Jak informowała Katarzyna Kostrzewa-Rzoska, naczelnik Wydziału Rozwoju i Gospodarki Przestrzennej w Urzędzie Miasta Malborka, sukcesywnie spada ilość zużywanej przez malborczyków wody.
- Cena rośnie, bo zmniejszył się pobór wody, a firma ma stałe koszty, więc wzrasta koszt produkcji – mówił radny Józef Barnaś, przewodniczący Komisji Finansowo-Budżetowej Rady Miasta Malborka.

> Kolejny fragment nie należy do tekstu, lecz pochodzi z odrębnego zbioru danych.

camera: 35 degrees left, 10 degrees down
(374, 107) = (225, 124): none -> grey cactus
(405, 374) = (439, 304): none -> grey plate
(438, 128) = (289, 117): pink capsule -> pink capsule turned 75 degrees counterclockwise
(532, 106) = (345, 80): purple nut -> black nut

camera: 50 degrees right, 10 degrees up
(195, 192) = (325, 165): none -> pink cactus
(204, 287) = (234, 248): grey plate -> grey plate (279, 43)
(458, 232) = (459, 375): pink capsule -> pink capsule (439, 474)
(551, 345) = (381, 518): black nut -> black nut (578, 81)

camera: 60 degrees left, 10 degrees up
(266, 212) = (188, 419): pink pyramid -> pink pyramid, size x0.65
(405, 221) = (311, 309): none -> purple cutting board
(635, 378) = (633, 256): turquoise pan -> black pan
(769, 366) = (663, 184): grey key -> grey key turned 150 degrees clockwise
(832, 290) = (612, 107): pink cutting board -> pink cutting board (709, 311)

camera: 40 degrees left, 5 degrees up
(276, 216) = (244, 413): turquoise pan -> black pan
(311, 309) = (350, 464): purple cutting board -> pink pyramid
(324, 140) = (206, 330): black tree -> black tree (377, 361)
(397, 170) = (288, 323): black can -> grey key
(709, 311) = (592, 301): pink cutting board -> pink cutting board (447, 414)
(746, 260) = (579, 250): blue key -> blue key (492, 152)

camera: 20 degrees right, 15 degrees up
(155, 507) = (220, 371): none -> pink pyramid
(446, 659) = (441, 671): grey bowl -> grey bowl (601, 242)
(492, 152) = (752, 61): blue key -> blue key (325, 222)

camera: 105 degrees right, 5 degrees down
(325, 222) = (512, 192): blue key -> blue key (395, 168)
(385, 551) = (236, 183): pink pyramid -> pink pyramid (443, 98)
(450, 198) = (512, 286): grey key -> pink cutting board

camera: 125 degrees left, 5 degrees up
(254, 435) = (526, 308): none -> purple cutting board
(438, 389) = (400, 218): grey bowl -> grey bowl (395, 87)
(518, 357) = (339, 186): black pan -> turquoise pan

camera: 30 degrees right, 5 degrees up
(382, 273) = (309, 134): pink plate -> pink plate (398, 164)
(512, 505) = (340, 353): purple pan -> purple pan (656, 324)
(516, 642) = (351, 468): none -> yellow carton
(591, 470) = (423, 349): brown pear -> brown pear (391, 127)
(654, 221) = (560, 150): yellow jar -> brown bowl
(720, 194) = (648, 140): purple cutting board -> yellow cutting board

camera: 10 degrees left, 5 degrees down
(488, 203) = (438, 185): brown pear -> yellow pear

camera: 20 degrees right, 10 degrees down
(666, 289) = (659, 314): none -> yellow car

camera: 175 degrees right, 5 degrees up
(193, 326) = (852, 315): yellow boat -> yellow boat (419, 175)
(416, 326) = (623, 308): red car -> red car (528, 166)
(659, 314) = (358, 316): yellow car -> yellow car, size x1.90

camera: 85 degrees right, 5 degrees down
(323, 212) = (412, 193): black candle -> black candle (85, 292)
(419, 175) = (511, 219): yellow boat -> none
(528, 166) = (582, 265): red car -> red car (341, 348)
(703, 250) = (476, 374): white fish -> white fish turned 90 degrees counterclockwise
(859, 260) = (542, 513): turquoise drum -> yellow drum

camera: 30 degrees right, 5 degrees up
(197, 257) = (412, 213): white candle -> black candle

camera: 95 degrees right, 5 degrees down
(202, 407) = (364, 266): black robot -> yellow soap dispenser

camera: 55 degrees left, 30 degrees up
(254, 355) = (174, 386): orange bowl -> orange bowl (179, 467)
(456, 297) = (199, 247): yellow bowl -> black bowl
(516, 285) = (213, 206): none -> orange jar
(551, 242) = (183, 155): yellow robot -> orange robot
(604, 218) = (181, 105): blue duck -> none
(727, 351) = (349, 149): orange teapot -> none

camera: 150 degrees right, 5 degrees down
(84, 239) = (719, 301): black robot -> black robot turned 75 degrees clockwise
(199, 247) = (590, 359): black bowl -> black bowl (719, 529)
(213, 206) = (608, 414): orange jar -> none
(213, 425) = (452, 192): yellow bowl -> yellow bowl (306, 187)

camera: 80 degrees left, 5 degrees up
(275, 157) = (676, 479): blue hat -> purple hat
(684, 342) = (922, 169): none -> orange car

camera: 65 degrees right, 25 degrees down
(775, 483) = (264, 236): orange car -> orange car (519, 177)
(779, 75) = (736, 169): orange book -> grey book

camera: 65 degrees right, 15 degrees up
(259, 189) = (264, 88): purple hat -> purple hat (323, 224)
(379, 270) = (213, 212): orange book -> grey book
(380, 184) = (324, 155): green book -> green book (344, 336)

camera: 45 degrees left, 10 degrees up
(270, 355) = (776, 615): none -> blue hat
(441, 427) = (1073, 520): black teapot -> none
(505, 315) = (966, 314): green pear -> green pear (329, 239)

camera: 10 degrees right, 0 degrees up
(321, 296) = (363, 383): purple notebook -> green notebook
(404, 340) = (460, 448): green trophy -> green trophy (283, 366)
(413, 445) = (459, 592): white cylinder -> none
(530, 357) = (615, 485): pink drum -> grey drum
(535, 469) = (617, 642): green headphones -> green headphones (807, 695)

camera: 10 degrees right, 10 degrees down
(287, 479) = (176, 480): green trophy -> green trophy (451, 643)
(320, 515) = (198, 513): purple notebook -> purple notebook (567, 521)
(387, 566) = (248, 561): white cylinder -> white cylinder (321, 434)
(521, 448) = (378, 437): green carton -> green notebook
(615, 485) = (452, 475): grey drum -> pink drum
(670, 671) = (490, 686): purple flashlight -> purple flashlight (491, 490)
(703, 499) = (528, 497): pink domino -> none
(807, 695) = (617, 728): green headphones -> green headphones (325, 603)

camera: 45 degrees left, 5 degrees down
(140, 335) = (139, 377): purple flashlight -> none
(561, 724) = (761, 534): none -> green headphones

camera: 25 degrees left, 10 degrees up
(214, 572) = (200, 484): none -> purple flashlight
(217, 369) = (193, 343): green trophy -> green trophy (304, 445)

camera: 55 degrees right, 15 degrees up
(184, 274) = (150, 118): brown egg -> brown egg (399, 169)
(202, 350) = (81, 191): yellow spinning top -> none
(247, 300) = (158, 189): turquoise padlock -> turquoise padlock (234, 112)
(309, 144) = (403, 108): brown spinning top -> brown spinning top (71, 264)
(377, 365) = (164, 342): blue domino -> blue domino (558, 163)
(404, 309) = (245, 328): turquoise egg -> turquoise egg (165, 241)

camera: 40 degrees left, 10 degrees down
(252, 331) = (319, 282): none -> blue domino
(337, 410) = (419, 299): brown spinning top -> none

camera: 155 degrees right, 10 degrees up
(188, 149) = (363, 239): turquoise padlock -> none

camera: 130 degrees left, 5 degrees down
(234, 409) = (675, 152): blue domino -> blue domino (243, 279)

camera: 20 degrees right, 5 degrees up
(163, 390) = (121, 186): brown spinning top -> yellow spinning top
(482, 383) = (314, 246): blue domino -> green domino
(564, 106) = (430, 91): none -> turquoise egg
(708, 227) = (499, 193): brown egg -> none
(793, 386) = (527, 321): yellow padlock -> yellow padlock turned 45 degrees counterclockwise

Jak wyjaśniała Krystyna Babirecka, prezes Przedsiębiorstwa Wodociągów i Kanalizacji, to nie tylko oszczędzanie przez rodziny, ale również jakość używanego sprzętu sprawia, że spada pobór wody. Tłumaczyła również, że raty kredytu, jaki spółka zaciągnęła na budowę stacji uzdatniania wody, mają wpływu na cenę wody. Odsetki od kredytu, jak mówiła, nie stanowią tak wielkiego kosztu dla spółki, bo 50 proc. kwoty pokrywa Wojewódzki Fundusz Ochrony Środowiska i Gospodarki Wodnej. Szefowa „wodociągów” przypomniała, że kredyt na inwestycję związaną z konieczną poprawą jakości wody zaciągnięto w wysokości 7,5 mln zł, z czego do spłaty pozostało ok. 4,7-4,8 mln zł. Spółka rocznie spłaca z tego tytułu ok. 1-1,1 mln zł.
Dyskusję nad podwyżką cen wody skwitował radny Marek Charzewski:
- Jak będziesz oszczędzał, to zapłacisz więcej – mówił podczas dyskusji.
To faktycznie dość paradoksalne tłumaczenie, zwłaszcza że w ramach edukacji ekologicznej, którą prowadzimy od lat na naszych łamach, namawiamy, by ograniczać zużycie wody, bo jej zasoby się kurczą. A właśnie przez kieszeń najłatwiej jest przemówić do wyobraźni, bo zwykle jest tak, że im mniej popłynie z domowego kranu, tym więcej zostanie w portfelu. Ale nikt nie wziął pod uwagę tego, że prośrodowiskowe gesty i zwyczajna ludzka oszczędność znajdzie taki finał.
- Być może zmniejszenie zużycia wody to efekt „postępu cywilizacyjnego”, objawiającego się emigracją. Będzie taniej, gdy będzie nas więcej – dodał radny Krzysztof Grylak.
Więcej trzeba również zapłacić „wodociągom” za tranzyt ścieków. Do końca stycznia płacimy 1,07 zł plus VAT, od lutego będzie to pięć groszy więcej, czyli 1,12 zł plus VAT.
Trzeba być również przygotowanym na wyższe rachunki z Przedsiębiorstwa Nogat. Obecnie Obecnie za oczyszczenie 1 metra sześciennego ścieków malborczycy płacą 3,60 zł plus podatek VAT, a od 1 lutego stawka będzie wynosiła 3,74 zł plus VAT.
Nowe ceny, zgodnie z przyjętymi przez Radę Miasta uchwałami, będą obowiązywały do końca stycznia 2015 r.